Tuesday, 7 January 2014

Untuk Menjaga Pintu Masuk Pelabuhan Di Seluruh Batam , BC Ngakui Tak Mampu Karena Minim Personil.


Batam,Dinamika Kepri - Di tinjau dari strategisnya letak posisi Batam,petugas Bea dan Cukai yang bertoritorial didaerah Batam ini , memaksa harus bekerja extra untuk menjaga setiap pergerakan dilaut maupun di setiap pelabuhan resmi dan tidak resmi yang ada di Pulau Batam. apalagi saat ini pertumbuhan pelabuhan rakyat dan pelabuhan tikus  pertumbuhannya terus menjamur , diduga belum semua pelabuhan yang ada di sekitar Batam  bisa terdeksi oleh para petugas kepabeanan ini.

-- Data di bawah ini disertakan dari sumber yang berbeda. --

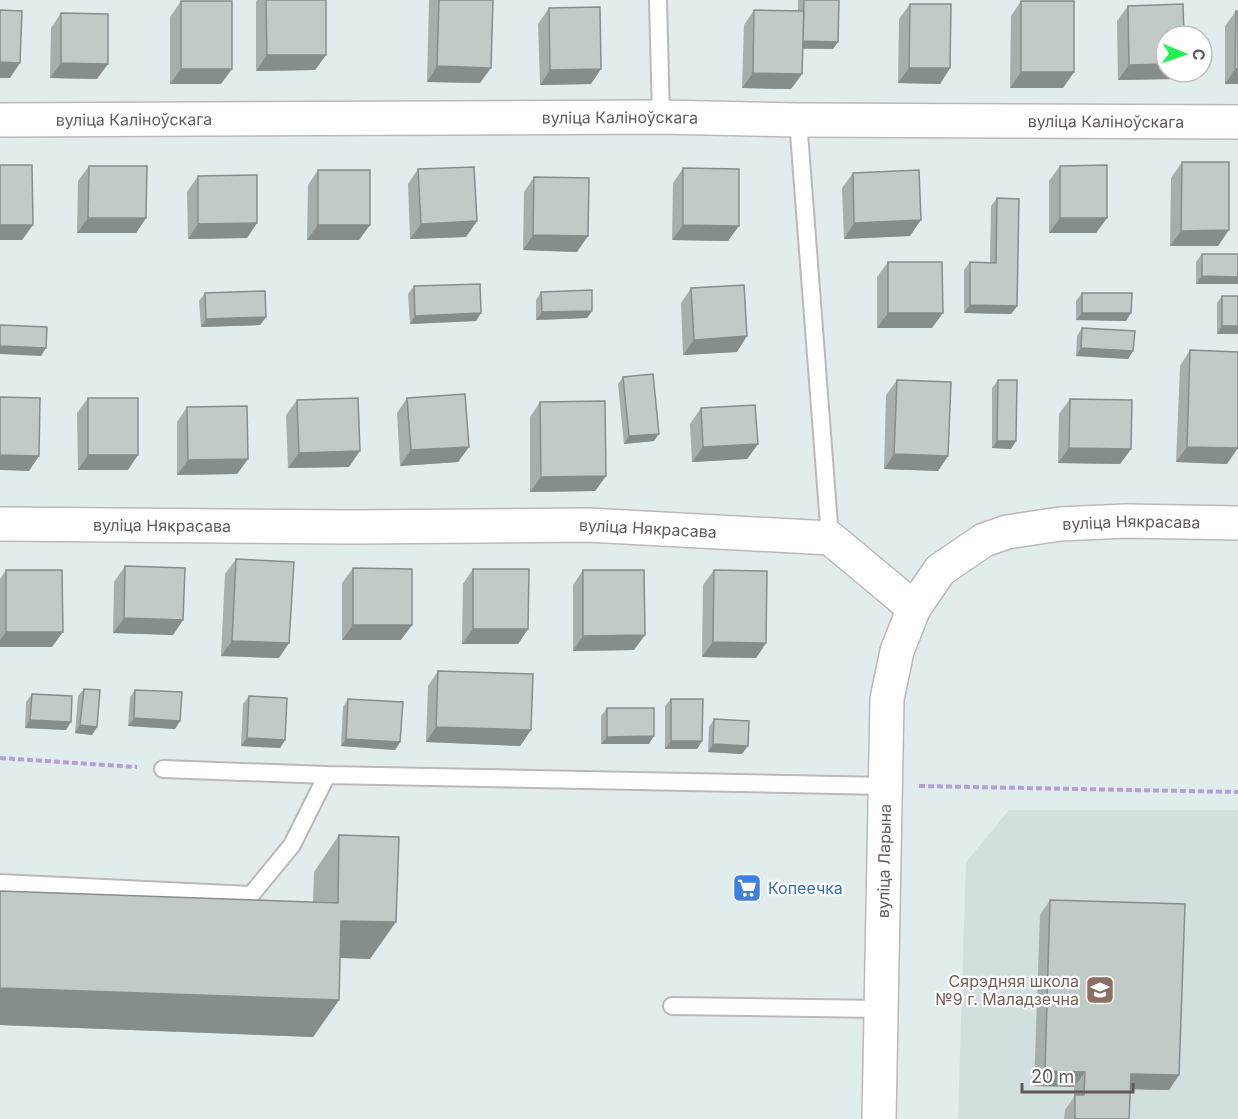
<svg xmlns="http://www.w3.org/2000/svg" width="1238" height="1119" viewBox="0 0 1238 1119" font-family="Inter,sans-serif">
	<rect width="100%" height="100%" fill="#e1edec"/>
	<path fill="#d1dfdf" d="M1009,810H1238V1119H958L966,862Z"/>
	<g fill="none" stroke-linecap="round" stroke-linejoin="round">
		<g stroke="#beb6b8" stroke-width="20">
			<path id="service" d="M658,0L661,117
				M798,120L830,538
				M163,769L327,775
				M0,883L251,895L292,845L327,775L885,786
				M672,1006L880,1009"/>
		</g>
		<g stroke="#beb6b8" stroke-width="36">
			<g id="minor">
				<path id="s1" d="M0,120L661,117L798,120L1238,122"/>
				<path id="s2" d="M0,524L352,527L588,525L830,538L914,608"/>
			</g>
		</g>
		<g stroke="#beb6b8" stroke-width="36">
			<g id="tertiary">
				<path id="s3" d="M879,1119L887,699L897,651L914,608L940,570L984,540L1007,532L1060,524L1126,521L1238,523"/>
			</g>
		</g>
		<path stroke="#b69ed9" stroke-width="4" stroke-dasharray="6 3" stroke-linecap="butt" d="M0,758L137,767
			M919,786L1238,792"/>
		<use href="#service" stroke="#fff" stroke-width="16"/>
		<use href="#minor" stroke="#fff" stroke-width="33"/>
		<use href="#tertiary" stroke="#fff" stroke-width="33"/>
	</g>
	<path fill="#a5afac" d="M257,0H326V55L315,70L256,71V2Z
		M429,0H493L480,83L427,82Z
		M798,0H839L838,42L833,49H803L802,74L791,89L742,88L744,25L754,10L798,11Z
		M181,1L221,84H170V17Z
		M1021,1L1074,72L1063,88H1010L1011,16Z
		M910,4L950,68L940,84L898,83L899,19Z
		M1128,6L1174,79L1118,80L1117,21Z
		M549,8L591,84L540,85L538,24Z
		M1236,11H1238V84H1225V26Z
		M61,13L97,79L50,78L51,28Z
		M1182,162L1218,246H1170L1171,178Z
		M89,166L146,218L136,233H77L78,181Z
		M1060,166L1107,218L1096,233H1049V181Z
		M683,168L728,241L672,240L673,183Z
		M418,169L477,221L466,237L410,239L408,184Z
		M318,170L370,225L359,240H307L308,185Z
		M853,173L910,236L844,239L842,188Z
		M198,176L257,223L247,238L188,239L187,192Z
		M534,177L577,252L523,250L524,192Z
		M997,198L1017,306L1011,314L964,313V270L970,262H990L991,206Z
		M1202,254H1238V284H1196V262Z
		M888,262L932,328H877V277Z
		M414,286L476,321L410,324L408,294Z
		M691,288L737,352L683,355L681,303Z
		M541,292L592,311L587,318L536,320V300Z
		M205,293L266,317L260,325L201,327L199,301Z
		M1082,293L1126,321L1076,320V301Z
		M1222,296H1238V334H1217V303Z
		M1082,328L1133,351L1128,359L1076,356L1077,336Z
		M1190,350L1227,464L1176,462L1180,366Z
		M623,377L654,441L624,444L618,384Z
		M897,380L948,456L938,471L884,469L886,395Z
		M998,380L1016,441L1011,449L992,448V388Z
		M88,398L128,470H78L77,413Z
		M407,398L469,447L458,462L400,466L397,413Z
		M1070,399L1131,449L1120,464L1058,463L1059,414Z
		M297,400L349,467L288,468L286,415Z
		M540,402L606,476L595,491L530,492V417Z
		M187,407L248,459L237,474L177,475V422Z
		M701,408L758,444L747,459L692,462L690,424Z
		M236,559L279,658L221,656L225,574Z
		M125,566L183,620L173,635L113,633L114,582Z
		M353,568L401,640H342V583Z
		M473,569L528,629L518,644H462L463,584Z
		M6,570L52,647H0V579Z
		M583,570L634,650L573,651V585Z
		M714,570L766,643L756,658L702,657L703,585Z
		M438,671L531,730L520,746L426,742L428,686Z
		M84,689L97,727L92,735L75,733L78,696Z
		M135,690L180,721L175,729L128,726L130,697Z
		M32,694L66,730L25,728L26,702Z
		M249,696L285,740L280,748L241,746L243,704Z
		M348,699L400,742L395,750L341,746L343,707Z
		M671,699L702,741L697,749H665V706Z
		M607,708L649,744H601V716Z
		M714,719L742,754L708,752L709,727Z
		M339,835L370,959L340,958L339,1000L313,1037L0,1025V891L313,902L314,872Z
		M1050,900L1179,1075L1169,1090L1130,1089L1129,1119H1064L1065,1110L1074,1097V1087L1034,1086L1040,915Z"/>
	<path fill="#868e8c" d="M803,41L838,42L833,49L797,48Z
		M267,55H326L315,70L256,71Z
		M0,62L20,63L10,78H0Z
		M61,63L108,64L97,79L50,78Z
		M1166,64V72H1179L1174,79L1118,80L1129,65Z
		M437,66L491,68L480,83L427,82Z
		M909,68H950L940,84L898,83Z
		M181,69H232L221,84H170Z
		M601,69L591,84L540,85L550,70Z
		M1235,69H1238V84H1225Z
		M1021,72H1074L1063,88H1010Z
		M753,73L802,74L791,89L742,88Z
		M88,218H146L136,233H77Z
		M1060,218H1107L1096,233H1049Z
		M921,220L910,236L844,239L854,223Z
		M477,221L466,237L410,239L421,224Z
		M257,223L247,238L188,239L198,224Z
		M0,225H33L22,240H0Z
		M318,225H370L359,240H307Z
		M683,225L739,226L728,241L672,240Z
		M1229,230L1218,246H1170L1181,231Z
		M533,235L588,236L577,252L523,250Z
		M1202,276L1238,277V284H1196Z
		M970,305L1017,306L1011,314L964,313Z
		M592,311L587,318L536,320L542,312Z
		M481,313L476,321L410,324L415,316Z
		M888,313H943L932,328H877Z
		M1082,313H1131L1126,321L1076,320Z
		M266,317L260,325L201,327L206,319Z
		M1222,326H1238V334H1217Z
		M747,336L737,352L683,355L694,340Z
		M0,346L46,348L41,356L0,354Z
		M1081,348L1133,351L1128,359L1076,356Z
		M659,434L654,441L624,444L629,436Z
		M997,441H1016L1011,449L992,448Z
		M758,444L747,459L692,462L703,447Z
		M469,447L458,462L400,466L411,450Z
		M1187,447L1238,448L1227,464L1176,462Z
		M1069,448L1131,449L1120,464L1058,463Z
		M360,451L349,467L288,468L299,453Z
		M894,454L948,456L938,471L884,469Z
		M0,455L39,456L29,471L0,470Z
		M88,455H138L128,470H78Z
		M248,459L237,474L177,475L188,460Z
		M606,476L595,491L530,492L541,477Z
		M124,618L183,620L173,635L113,633Z
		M353,625H412L401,640H342Z
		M473,629H528L518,644H462Z
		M6,632H63L52,647H0V640Z
		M645,635L634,650L573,651L583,636Z
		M232,641L289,643L279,658L221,656Z
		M713,642L766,643L756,658L702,657Z
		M134,718L180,721L175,729L128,726Z
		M30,720L71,722L66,730L25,728Z
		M80,725L97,727L92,735L75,733Z
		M436,727L531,730L520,746L426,742Z
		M654,736L649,744H601L607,737Z
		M247,738L285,740L280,748L241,746Z
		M346,739L400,742L395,750L341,746Z
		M671,741H702L697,749H665Z
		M713,744L748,746L742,754L708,752Z
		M341,921L396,922L370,959L316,957Z
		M0,988L339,1000L313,1037L0,1025Z
		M1045,1071L1085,1072L1074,1087L1034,1086Z
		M1131,1074L1179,1075L1169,1090L1120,1089Z"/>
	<path fill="#c0cbc8" stroke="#868e8c" stroke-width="1.5" d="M266,0H326V55H267Z
		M439,0H493L491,68L437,66Z
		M804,0H839L838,42L803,41Z
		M181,1H232V69H181Z
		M1021,1H1074V72H1021Z
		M910,4H951L950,68H909Z
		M1183,4L1184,36H1166V64L1129,65L1128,6Z
		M600,7L601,69L550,70L549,8Z
		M0,10L22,11L20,63L0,62Z
		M754,10L804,11L802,74L753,73Z
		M1236,11H1238V69H1235Z
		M61,13L108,14V64L61,63Z
		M1182,162H1229V230L1181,231Z
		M0,165H32L33,225H0Z
		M1107,165V218H1060V166Z
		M89,166H147L146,218H88Z
		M474,167L477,221L421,224L418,169Z
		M683,168L739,169V226L683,225Z
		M318,170H370V225H318Z
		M919,170L921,220L854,223L853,173Z
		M257,175V223L198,224V176Z
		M534,177L589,178L588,236L533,235Z
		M997,198L1019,199L1017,306L970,305V262L996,263Z
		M1202,254H1238V277L1202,276Z
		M888,262H942L943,313H888Z
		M480,284L481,313L415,316L414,286Z
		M744,285L747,336L694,340L691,288Z
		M592,290V311L542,312L541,292Z
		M265,291L266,317L206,319L205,293Z
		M1082,293H1132L1131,313H1082Z
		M1222,296H1238V326H1222Z
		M0,325L47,327L46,348L0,346Z
		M1082,328L1135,331L1133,351L1081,348Z
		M1190,350L1238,352V448L1187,447Z
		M653,374L659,434L629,436L623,377Z
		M897,380L951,382L948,456L894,454Z
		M998,380H1017L1016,441H997Z
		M465,394L469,447L411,450L407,398Z
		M0,397L40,398L39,456L0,455Z
		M88,398H138V455H88Z
		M358,398L360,451L299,453L297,400Z
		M1070,399L1132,400L1131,449L1069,448Z
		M605,401L606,476L541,477L540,402Z
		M755,405L758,444L703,447L701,408Z
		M247,406L248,459L188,460L187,407Z
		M236,559L294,562L289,643L232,641Z
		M125,566L185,568L183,620L124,618Z
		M353,568L412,569V625H353Z
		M473,569H529L528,629H473Z
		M6,570H62L63,632H6Z
		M583,570H644L645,635L583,636Z
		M714,570L767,571L766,643L713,642Z
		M438,671L533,674L531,730L436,727Z
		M84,689L100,690L97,727L80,725Z
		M135,690L182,692L180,721L134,718Z
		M32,694L72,696L71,722L30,720Z
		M249,696L287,698L285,740L247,738Z
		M348,699L403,702L400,742L346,739Z
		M671,699H703L702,741H671Z
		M607,708H654V736L607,737Z
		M714,719L749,721L748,746L713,744Z
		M339,835L399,837L396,922L341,921L339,1000L0,988V891L338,903Z
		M1050,900L1185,904L1179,1075L1131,1074L1129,1119H1075V1095H1084L1085,1072L1045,1071Z"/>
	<defs>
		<g id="supermarket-square" transform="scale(1.5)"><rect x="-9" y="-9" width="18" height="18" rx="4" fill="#3f7fe0" stroke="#fff"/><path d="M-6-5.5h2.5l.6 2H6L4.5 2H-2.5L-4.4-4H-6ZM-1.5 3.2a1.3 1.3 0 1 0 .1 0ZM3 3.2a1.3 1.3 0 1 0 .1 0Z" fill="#fff"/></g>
		<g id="school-square" transform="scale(1.5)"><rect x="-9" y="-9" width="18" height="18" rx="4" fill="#8d6e63" stroke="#fff"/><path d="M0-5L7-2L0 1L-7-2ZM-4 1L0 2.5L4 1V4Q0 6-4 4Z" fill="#fff"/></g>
	</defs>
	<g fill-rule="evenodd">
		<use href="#supermarket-square" x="747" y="888"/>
		<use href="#school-square" x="1100" y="990"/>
	</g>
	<g text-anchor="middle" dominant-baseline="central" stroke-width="4.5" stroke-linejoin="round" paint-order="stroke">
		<g font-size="16" fill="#63595c" stroke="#fff">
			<text stroke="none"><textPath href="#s1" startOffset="620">вуліца Каліноўскага</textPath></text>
			<text stroke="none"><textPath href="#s1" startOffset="134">вуліца Каліноўскага</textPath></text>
			<text stroke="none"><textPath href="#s1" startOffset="1106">вуліца Каліноўскага</textPath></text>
			<text stroke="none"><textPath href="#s3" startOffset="764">вуліца Някрасава</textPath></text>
			<text stroke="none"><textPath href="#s2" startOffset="162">вуліца Някрасава</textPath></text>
			<text stroke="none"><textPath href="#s2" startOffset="648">вуліца Някрасава</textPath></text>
			<text stroke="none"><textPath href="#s3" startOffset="258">вуліца Ларына</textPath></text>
		</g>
		<g font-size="16" fill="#366cbe" stroke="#fff" text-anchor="start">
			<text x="768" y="888">Копеечка</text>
		</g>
		<g font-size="16" fill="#785e54" stroke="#fff" text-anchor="end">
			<text x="1079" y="981">Сярэдняя школа<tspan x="1079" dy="18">№9 г. Маладзечна</tspan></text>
		</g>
	</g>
	<g transform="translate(1184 54) rotate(92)"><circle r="28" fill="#ffffff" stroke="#c1bdbe" stroke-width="1.5"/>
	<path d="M0-4.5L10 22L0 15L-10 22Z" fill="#22f24f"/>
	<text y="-9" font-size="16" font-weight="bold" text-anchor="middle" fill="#63595c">С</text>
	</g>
	<path d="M1022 1083v9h111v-9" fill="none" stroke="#63595c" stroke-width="3"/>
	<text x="1031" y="1083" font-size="18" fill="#63595c" stroke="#ffffff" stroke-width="4.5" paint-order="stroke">20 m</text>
</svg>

Strategisnya perairan Batam,dimana yang berhadapan  lansung dengan Negara jiran seperti Malaysia dan Singapura , maka membuat perkembangan Jaman di Batam ini  tidak ketinggalan seperti Negara jiran tersebut.

Batam adalah surganya barang-barang jenis Elektronik, di tambah lagi peraturan pemerintah pusat yang menjadikan Batam sabagai Kawasan bebas pajak atau  Free Trade Zone (FTZ).tetapi menurut bagian Penindakan (Kabid P2) Bea Cukai (BCBatamKunto Prasti ,katanya ,  tidak semuanya bebas masuk, walau bebas pajak masuknya ,tetap ada jenis barang yang layak masuk dan yang tidak layak masuk , walaupun bisa , tentunya harus melaui tahapan-tahapan tetang perizinannya, jelas Kunto Prasti pada media ini senin 6/1 di ruangan kerjanya siang tadi.

Pada media, Kunto Prasti juga mengaku Minim personil untuk menjaga semua pelabuhan ada di Batam.

" Kalau penjagaan di pelabuhan resmi personil kita cukup,tetapi kalau untuk menjaga seluruh pelabuhan rakyat dan tikus yang ada di seluruh Batam, jelas kita kurang personil,kalau seperti kurangnya bukan di Batam saja,melainkan skala Nasional " Terangnya.


Maraknya peredaran  Barang barang Lux di Batam, seperti salah satu  Handphone mirip berkelas super canggih, diduga tidak semua peredarannya memiliki perizinan yang semestinya ,sebab saat ini telah banyak beredar maupun di pasaran banyak terdapat  Hp tipe Aipet,Tablet dan notepat merek cina, bahkan ketika kita hendak membeli barang tersebut , harganya jauh lebih murah di bawah dari Harga Pasaran, bahkan untuk Buku panduan alat tersebut tidak dapat di tunjukan oleh pejualnya.ketika awak media menayakan asal -usul barang tersebut,penjual hanya diam  pura-pura tuli dan tidak merespon samasekali.

Menanggapai Hal itu,Kunto Prasti   selaku Penindakan (Kabid P2) Bea Cukai (BCBatam ini. megatakan,kalau barang yang sudah beredar dipasaran ,kita tidak berhak untuk melakukan penindakan,itu bukan wewenang kita,yang jelas wewenang Disperindag dan Kepolisian.

Sebelum mengakhiri perbincangannya kepada media , Kunto Prasti Asal Medan ini berharap,meminta dengan sangat ,agar kiranya setiap warga baik haruslah taat hukum ,apalagi para pelaku bisnis setidaknya mereka  mengunakan  yang jalur yang resmi,dimana tujuannya  untuk memperlancar bisnisnya itu sendiri,dan terlepas dari tindakan hukum dan juga  untuk mengantisipasi hal-hal dari penindakan Hukum yang jelas bisa merugikan pebinis itu sendiri, Tutup mengakhiri.